GeneOverlapAnnotator documentation

GeneOverlapAnnotator

Annotator used to detect and report overlaps between structural variations and annotated genes.

Category: Variant Annotators

The GeneOverlap annotator is invoked through the SVAnnotator framework, which defines arguments common to all annotators.

Introduction

The GeneOverlap annotator reports on the genes and transcripts that overlap a structural variation and the significance of the overlap (currently coding vs. exonic vs. intronic).

Input Formats

The -geneTrackFile must be specified in GTF format and certain restrictions on content and sort order must be followed. See the SortGTFFile utility program for details.

This annotator is new and so not all GTF files may work correctly. The GENCODE v17 GTF file works after running it through SortGTFFile.

The -geneDescriptionFile is a tab delimited file with two columns: GENENAME and DESCRIPTION. The GENENAME column must match the gene names in the geneTrack GTF file.

Output Formats

This annotator can produce the following outputs: report file.

The report file contains one or more lines per input site.
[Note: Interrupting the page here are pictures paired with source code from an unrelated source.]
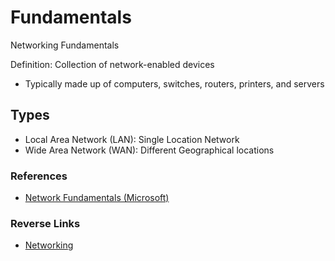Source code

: # Fundamentals
Networking Fundamentals

Definition: Collection of network-enabled devices
- Typically made up of computers, switches, routers, printers, and servers

## Types
- Local Area Network (LAN): Single Location Network
- Wide Area Network (WAN): Different Geographical locations

### References
- [Network Fundamentals (Microsoft)](https://docs.microsoft.com/en-us/learn/modules/network-fundamentals/2-network-types-topologies)

### Reverse Links
- [Networking](./Networking.md)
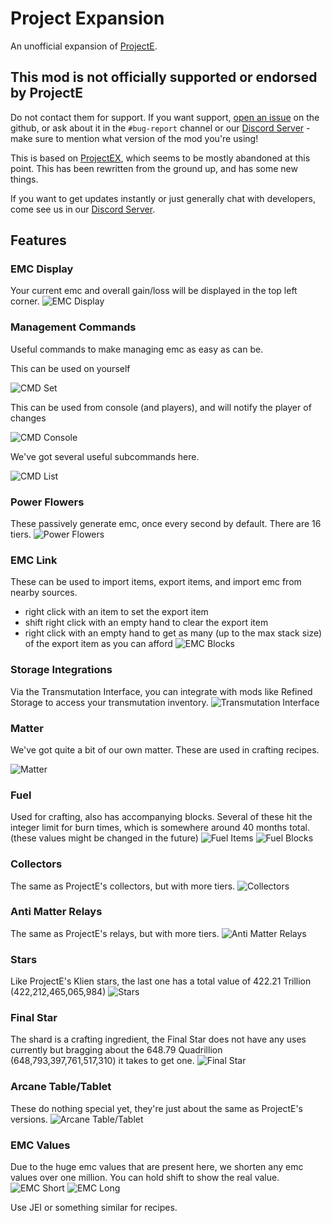 # Project Expansion
An unofficial expansion of [ProjectE](https://www.curseforge.com/minecraft/mc-mods/projecte).
## This mod is not officially supported or endorsed by ProjectE
Do not contact them for support. If you want
support, [open an issue](https://github.com/DonovanDMC/ProjectExpansion/issues/new) on the github, or ask about it in
the `#bug-report` channel or our [Discord Server](https://discord.gg/SwxbbmMKQH) - make sure to mention what version of
the mod you're using!

This is based on [ProjectEX](https://www.curseforge.com/minecraft/mc-mods/projectex-forge), which seems to be mostly
abandoned at this point. This has been rewritten from the ground up, and has some new things.

If you want to get updates instantly or just generally chat with developers, come see us in our [Discord Server](https://discord.gg/SwxbbmMKQH).

## Features

### EMC Display
Your current emc and overall gain/loss will be displayed in the top left corner.
![EMC Display](https://butts-are.cool/mc/project-expansion/emc_display.gif)

### Management Commands
Useful commands to make managing emc as easy as can be.

This can be used on yourself

![CMD Set](https://butts-are.cool/mc/project-expansion/cmd_set.png)

This can be used from console (and players), and will notify the player of changes

![CMD Console](https://butts-are.cool/mc/project-expansion/cmd_console.png)

We've got several useful subcommands here.

![CMD List](https://butts-are.cool/mc/project-expansion/cmd_list.png)

### Power Flowers

These passively generate emc, once every second by default. There are 16 tiers.
![Power Flowers](https://butts-are.cool/mc/project-expansion/power_flowers.png)

### EMC Link

These can be used to import items, export items, and import emc from nearby sources.

* right click with an item to set the export item
* shift right click with an empty hand to clear the export item
* right click with an empty hand to get as many (up to the max stack size) of the export item as you can afford
  ![EMC Blocks](https://butts-are.cool/mc/project-expansion/emc_link.png)

### Storage Integrations

Via the Transmutation Interface, you can integrate with mods like Refined Storage to access your transmutation
inventory.
![Transmutation Interface](https://butts-are.cool/mc/project-expansion/transmutation_interface.png)

### Matter
We've got quite a bit of our own matter. These are used in crafting recipes.

![Matter](https://butts-are.cool/mc/project-expansion/matter.png)

### Fuel
Used for crafting, also has accompanying blocks. Several of these hit the integer limit for burn times, which is
somewhere around 40 months total. (these values might be changed in the future)
![Fuel Items](https://butts-are.cool/mc/project-expansion/fuel.png)
![Fuel Blocks](https://butts-are.cool/mc/project-expansion/fuel_blocks.png)

### Collectors
The same as ProjectE's collectors, but with more tiers.
![Collectors](https://butts-are.cool/mc/project-expansion/collectors.png)

### Anti Matter Relays
The same as ProjectE's relays, but with more tiers.
![Anti Matter Relays](https://butts-are.cool/mc/project-expansion/relays.png)

### Stars
Like ProjectE's Klien stars, the last one has a total value of 422.21 Trillion (422,212,465,065,984)
![Stars](https://butts-are.cool/mc/project-expansion/stars.png)

### Final Star
The shard is a crafting ingredient, the Final Star does not have any uses currently but bragging about the 648.79 Quadrillion (648,793,397,761,517,310) it takes to get one.
![Final Star](https://butts-are.cool/mc/project-expansion/final.png)

### Arcane Table/Tablet
These do nothing special yet, they're just about the same as ProjectE's versions.
![Arcane Table/Tablet](https://butts-are.cool/mc/project-expansion/table.png)

### EMC Values
Due to the huge emc values that are present here, we shorten any emc values over one million. You can hold shift to show the real value.
![EMC Short](https://butts-are.cool/mc/project-expansion/emc_short.png)
![EMC Long](https://butts-are.cool/mc/project-expansion/emc_long.png)

Use JEI or something similar for recipes.
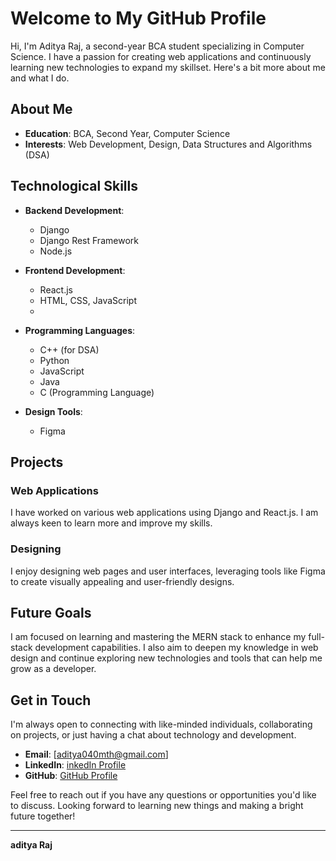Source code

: # Welcome to My GitHub Profile

Hi, I'm Aditya Raj, a second-year BCA student specializing in Computer Science. I have a passion for creating web applications and continuously learning new technologies to expand my skillset. Here's a bit more about me and what I do.

## About Me

- **Education**: BCA, Second Year, Computer Science
- **Interests**: Web Development, Design, Data Structures and Algorithms (DSA)

## Technological Skills

- **Backend Development**:
  - Django
  - Django Rest Framework
  - Node.js

- **Frontend Development**:
  - React.js
  - HTML, CSS, JavaScript
  - 
- **Programming Languages**:
  - C++ (for DSA)
  - Python
  - JavaScript
  - Java
  - C (Programming Language)

- **Design Tools**:
  - Figma

## Projects

### Web Applications
I have worked on various web applications using Django and React.js. I am always keen to learn more and improve my skills.

### Designing
I enjoy designing web pages and user interfaces, leveraging tools like Figma to create visually appealing and user-friendly designs.

## Future Goals

I am focused on learning and mastering the MERN stack to enhance my full-stack development capabilities. I also aim to deepen my knowledge in web design and continue exploring new technologies and tools that can help me grow as a developer.

## Get in Touch

I'm always open to connecting with like-minded individuals, collaborating on projects, or just having a chat about technology and development.

- **Email**: [aditya040mth@gmail.com]
- **LinkedIn**: [inkedIn Profile](https://www.linkedin.com/in/your-profile)
- **GitHub**: [GitHub Profile](https://github.com/adi-mws)

Feel free to reach out if you have any questions or opportunities you'd like to discuss. Looking forward to learning new things and making a bright future together!

---

**aditya Raj**
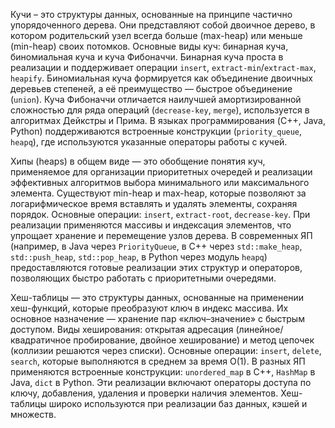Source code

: Кучи – это структуры данных, основанные на принципе частично упорядоченного дерева. Они представляют собой двоичное дерево, в котором родительский узел всегда больше (max-heap) или меньше (min-heap) своих потомков. Основные виды куч: бинарная куча, биномиальная куча и куча Фибоначчи. Бинарная куча проста в реализации и поддерживает операции `insert`, `extract-min`/`extract-max`, `heapify`. Биномиальная куча формируется как объединение двоичных деревьев степеней, а её преимущество — быстрое объединение (`union`). Куча Фибоначчи отличается наилучшей амортизированной сложностью для ряда операций (`decrease-key`, `merge`), используется в алгоритмах Дейкстры и Прима. В языках программирования (C++, Java, Python) поддерживаются встроенные конструкции (`priority_queue`, `heapq`), где используются указанные операторы работы с кучей.

Хипы (heaps) в общем виде — это обобщение понятия куч, применяемое для организации приоритетных очередей и реализации эффективных алгоритмов выбора минимального или максимального элемента. Существуют min-heap и max-heap, которые позволяют за логарифмическое время вставлять и удалять элементы, сохраняя порядок. Основные операции: `insert`, `extract-root`, `decrease-key`. При реализации применяются массивы и индексация элементов, что упрощает хранение и перемещение узлов дерева. В современных ЯП (например, в Java через `PriorityQueue`, в C++ через `std::make_heap`, `std::push_heap`, `std::pop_heap`, в Python через модуль `heapq`) предоставляются готовые реализации этих структур и операторов, позволяющих быстро работать с приоритетными очередями.

Хеш-таблицы — это структуры данных, основанные на применении хеш-функций, которые преобразуют ключ в индекс массива. Их основное назначение — хранение пар «ключ–значение» с быстрым доступом. Виды хеширования: открытая адресация (линейное/квадратичное пробирование, двойное хеширование) и метод цепочек (коллизии решаются через списки). Основные операции: `insert`, `delete`, `search`, которые выполняются в среднем за время O(1). В разных ЯП применяются встроенные конструкции: `unordered_map` в C++, `HashMap` в Java, `dict` в Python. Эти реализации включают операторы доступа по ключу, добавления, удаления и проверки наличия элементов. Хеш-таблицы широко используются при реализации баз данных, кэшей и множеств.



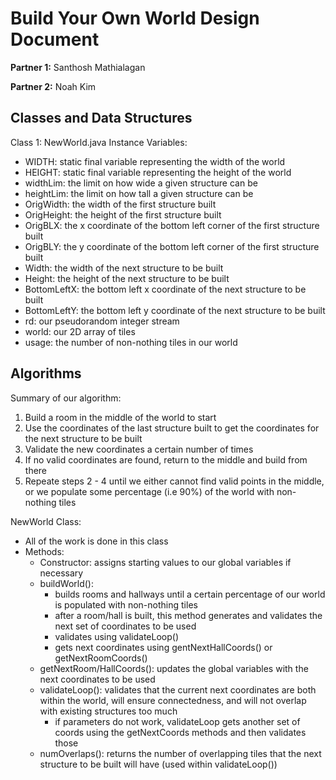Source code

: # Build Your Own World Design Document

**Partner 1:**
Santhosh Mathialagan

**Partner 2:**
Noah Kim

## Classes and Data Structures
Class 1: NewWorld.java
Instance Variables:
   - WIDTH: static final variable representing the width of the world
   - HEIGHT: static final variable representing the height of the world
   - widthLim: the limit on how wide a given structure can be
   - heightLim: the limit on how tall a given structure can be
   - OrigWidth: the width of the first structure built
   - OrigHeight: the height of the first structure built 
   - OrigBLX: the x coordinate of the bottom left corner of the first structure built 
   - OrigBLY: the y coordinate of the bottom left corner of the first structure built
   - Width: the width of the next structure to be built
   - Height: the height of the next structure to be built
   - BottomLeftX: the bottom left x coordinate of the next structure to be built
   - BottomLeftY: the bottom left y coordinate of the next structure to be built
   - rd: our pseudorandom integer stream 
   - world: our 2D array of tiles
   - usage: the number of non-nothing tiles in our world

## Algorithms
Summary of our algorithm:
1. Build a room in the middle of the world to start
2. Use the coordinates of the last structure built to get the coordinates for the next structure to be built
3. Validate the new coordinates a certain number of times
4. If no valid coordinates are found, return to the middle and build from there
5. Repeate steps 2 - 4 until we either cannot find valid points in the middle, or we populate some percentage (i.e 90%) of the world with non-nothing tiles
   
NewWorld Class:
   - All of the work is done in this class
   - Methods:
      - Constructor: assigns starting values to our global variables if necessary
      - buildWorld():
           - builds rooms and hallways until a certain percentage of our world is populated with non-nothing tiles
           - after a room/hall is built, this method generates and validates the next set of coordinates to be used
           - validates using validateLoop()
           - gets next coordinates using gentNextHallCoords()  or getNextRoomCoords()
     - getNextRoom/HallCoords(): updates the global variables with the next coordinates to be used
     - validateLoop(): validates that the current next coordinates are both within the world, will ensure connectedness, and will not overlap with existing structures too much
         - if parameters do not work, validateLoop gets another set of coords using the getNextCoords methods and then validates those
      - numOverlaps(): returns the number of overlapping tiles that the next structure to be built will have (used within validateLoop())


         


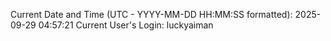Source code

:Current Date and Time (UTC - YYYY-MM-DD HH:MM:SS formatted): 2025-09-29 04:57:21
Current User's Login: luckyaiman
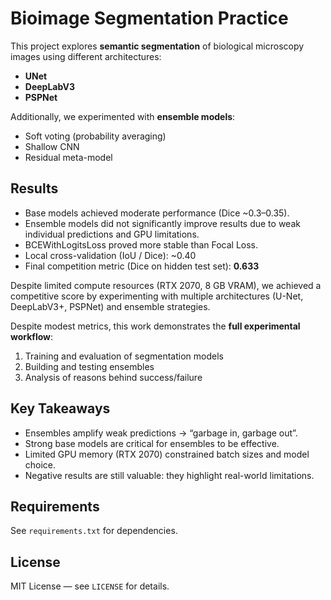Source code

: # Bioimage Segmentation Practice

This project explores **semantic segmentation** of biological microscopy images using different architectures:
- **UNet**
- **DeepLabV3**
- **PSPNet**

Additionally, we experimented with **ensemble models**:
- Soft voting (probability averaging)
- Shallow CNN
- Residual meta-model

## Results
- Base models achieved moderate performance (Dice ~0.3–0.35).
- Ensemble models did not significantly improve results due to weak individual predictions and GPU limitations.
- BCEWithLogitsLoss proved more stable than Focal Loss.
- Local cross-validation (IoU / Dice): ~0.40  
- Final competition metric (Dice on hidden test set): **0.633**  

Despite limited compute resources (RTX 2070, 8 GB VRAM), we achieved a competitive score by experimenting with multiple architectures (U-Net, DeepLabV3+, PSPNet) and ensemble strategies.  

Despite modest metrics, this work demonstrates the **full experimental workflow**:
1. Training and evaluation of segmentation models  
2. Building and testing ensembles  
3. Analysis of reasons behind success/failure  

## Key Takeaways
- Ensembles amplify weak predictions → “garbage in, garbage out”.  
- Strong base models are critical for ensembles to be effective.  
- Limited GPU memory (RTX 2070) constrained batch sizes and model choice.  
- Negative results are still valuable: they highlight real-world limitations.

## Requirements
See `requirements.txt` for dependencies.

## License
MIT License — see `LICENSE` for details.
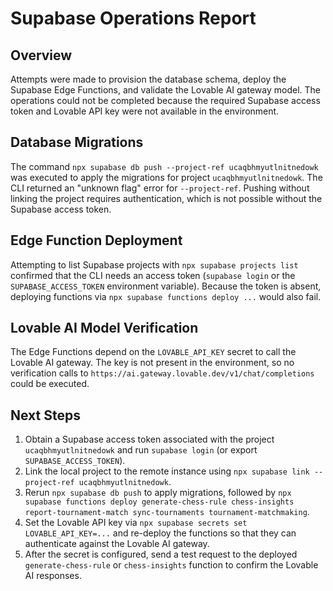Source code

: # Supabase Operations Report

## Overview

Attempts were made to provision the database schema, deploy the Supabase Edge Functions, and validate the Lovable AI gateway model. The operations could not be completed because the required Supabase access token and Lovable API key were not available in the environment.

## Database Migrations

The command `npx supabase db push --project-ref ucaqbhmyutlnitnedowk` was executed to apply the migrations for project `ucaqbhmyutlnitnedowk`. The CLI returned an "unknown flag" error for `--project-ref`. Pushing without linking the project requires authentication, which is not possible without the Supabase access token.

## Edge Function Deployment

Attempting to list Supabase projects with `npx supabase projects list` confirmed that the CLI needs an access token (`supabase login` or the `SUPABASE_ACCESS_TOKEN` environment variable). Because the token is absent, deploying functions via `npx supabase functions deploy ...` would also fail.

## Lovable AI Model Verification

The Edge Functions depend on the `LOVABLE_API_KEY` secret to call the Lovable AI gateway. The key is not present in the environment, so no verification calls to `https://ai.gateway.lovable.dev/v1/chat/completions` could be executed.

## Next Steps

1. Obtain a Supabase access token associated with the project `ucaqbhmyutlnitnedowk` and run `supabase login` (or export `SUPABASE_ACCESS_TOKEN`).
2. Link the local project to the remote instance using `npx supabase link --project-ref ucaqbhmyutlnitnedowk`.
3. Rerun `npx supabase db push` to apply migrations, followed by `npx supabase functions deploy generate-chess-rule chess-insights report-tournament-match sync-tournaments tournament-matchmaking`.
4. Set the Lovable API key via `npx supabase secrets set LOVABLE_API_KEY=...` and re-deploy the functions so that they can authenticate against the Lovable AI gateway.
5. After the secret is configured, send a test request to the deployed `generate-chess-rule` or `chess-insights` function to confirm the Lovable AI responses.
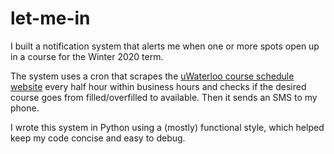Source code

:# let-me-in

I built a notification system that alerts me when one or more spots open up in a course for the Winter 2020 term.

The system uses a cron that scrapes the [uWaterloo course schedule website](http://www.adm.uwaterloo.ca/infocour/CIR/SA/under.html) every half hour within business hours and checks if the desired course goes from filled/overfilled to available. Then it sends an SMS to my phone.

I wrote this system in Python using a (mostly) functional style, which helped keep my code concise and easy to debug.
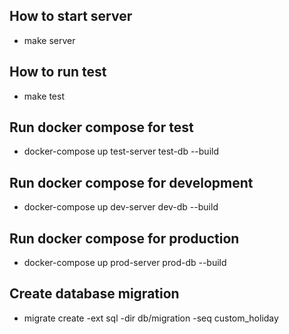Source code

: ## How to start server

- make server

## How to run test

- make test

## Run docker compose for test

- docker-compose up test-server test-db --build

## Run docker compose for development

- docker-compose up dev-server dev-db --build

## Run docker compose for production

- docker-compose up prod-server prod-db --build

## Create database migration

- migrate create -ext sql -dir db/migration -seq custom_holiday
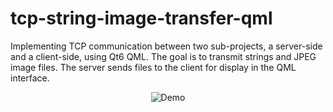# tcp-string-image-transfer-qml
Implementing TCP communication between two sub-projects, a server-side and a client-side, using Qt6 QML. The goal is to transmit strings and JPEG image files. The server sends files to the client for display in the QML interface. 


<p align="center">
  <img src="https://upload.cc/i1/2023/11/01/Ved2jP.gif" alt="Demo">
</p>

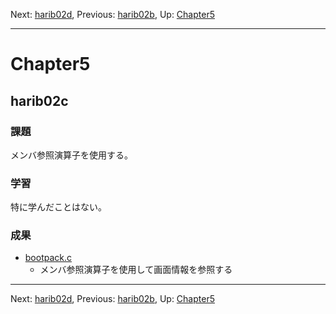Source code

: Next: [harib02d](harib02d.md), Previous: [harib02b](harib02b.md), Up: [Chapter5](chapter5.md)

----

# Chapter5

## harib02c

### 課題

メンバ参照演算子を使用する。

### 学習

特に学んだことはない。

### 成果

- [bootpack.c](/bootpack.c)
    - メンバ参照演算子を使用して画面情報を参照する

----

Next: [harib02d](harib02d.md), Previous: [harib02b](harib02b.md), Up: [Chapter5](chapter5.md)
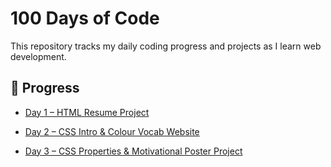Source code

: # 100 Days of Code

This repository tracks my daily coding progress and projects as I learn web development.

## 🌟 Progress

- [Day 1 – HTML Resume Project](Day01-HTML-Resume/)
  
- [Day 2 – CSS Intro & Colour Vocab Website](Day02-CSS-Intro/)

- [Day 3 – CSS Properties & Motivational Poster Project](Day03-CSS-Properties/)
If the input site overlaps one or more genes, one line is produced for each overlapping gene.

The report file contains the following columns:

ID
The variant ID from the input file.
CHROM
The chromosome of the variant.
START
The start coordinate of the variant on the reference.
END
The end coordinate of the variant on the reference.
NOVERLAP
The number of overlapping genes.
GENENAME
The name of one overlapping gene.
TRANSCRIPT
The transcript ID of the associated transcript or NA.
GENEOVERLAP
The kind of overlap, currently GENE, CDS, EXON, INTRON, OTHER (or NA for no genic overlap).
TXOVERLAP
The kind of transcript overlap, currently TX-ALL, TX-ALL-CDS, TX-EXON-FRAMESHIFT, TX-EXON-INFRAME, TX-TRUNCATED-3P, TX-TRUNCATED-5P, TX-CDS (or NA for no overlap).
DESCRIPTION
A description of the gene, taken from the gene description file if supplied.

Example

 java -Xmx4g -cp SVToolkit.jar \
     org.broadinstitute.sv.main.SVAnnotator \
     -A GeneOverlap \
     -R human_g1k_v37.fasta \
     -vcf input.vcf \
     -geneTrackFile gencode.v17.annotation.sorted.gtf \
     -geneTypeFilter protein_coding \
     -geneDescriptionFile ucsc_gene_descriptions.dat \
     -writeReport true \
     -reportDirectory reportdir
 


GeneOverlapAnnotator specific arguments

Name Type Default value Summary
Optional Parameters
-geneDescriptionFile File NA Tab-delimited two column file mapping gene names to text gene descriptions
-geneTrackFile File NA File of gene models for gene overlap analysis (GTF format)
-geneTypeFilter List[String] NA Set of gene types to consider when analyzing gene overlap
-sequenceTranslationMapFile File NA Mapping file from sequence name aliases used in annotation files to reference sequence names (e.g. "chr1" to "1")

Argument details

--geneDescriptionFile / -geneDescriptionFile ( File )

Tab-delimited two column file mapping gene names to text gene descriptions.

--geneTrackFile / -geneTrackFile ( File )

File of gene models for gene overlap analysis (GTF format).

--geneTypeFilter / -geneTypeFilter ( List[String] )

Set of gene types to consider when analyzing gene overlap.

--sequenceTranslationMapFile / -sequenceTranslationMapFile ( File )

Mapping file from sequence name aliases used in annotation files to reference sequence names (e.g. "chr1" to "1").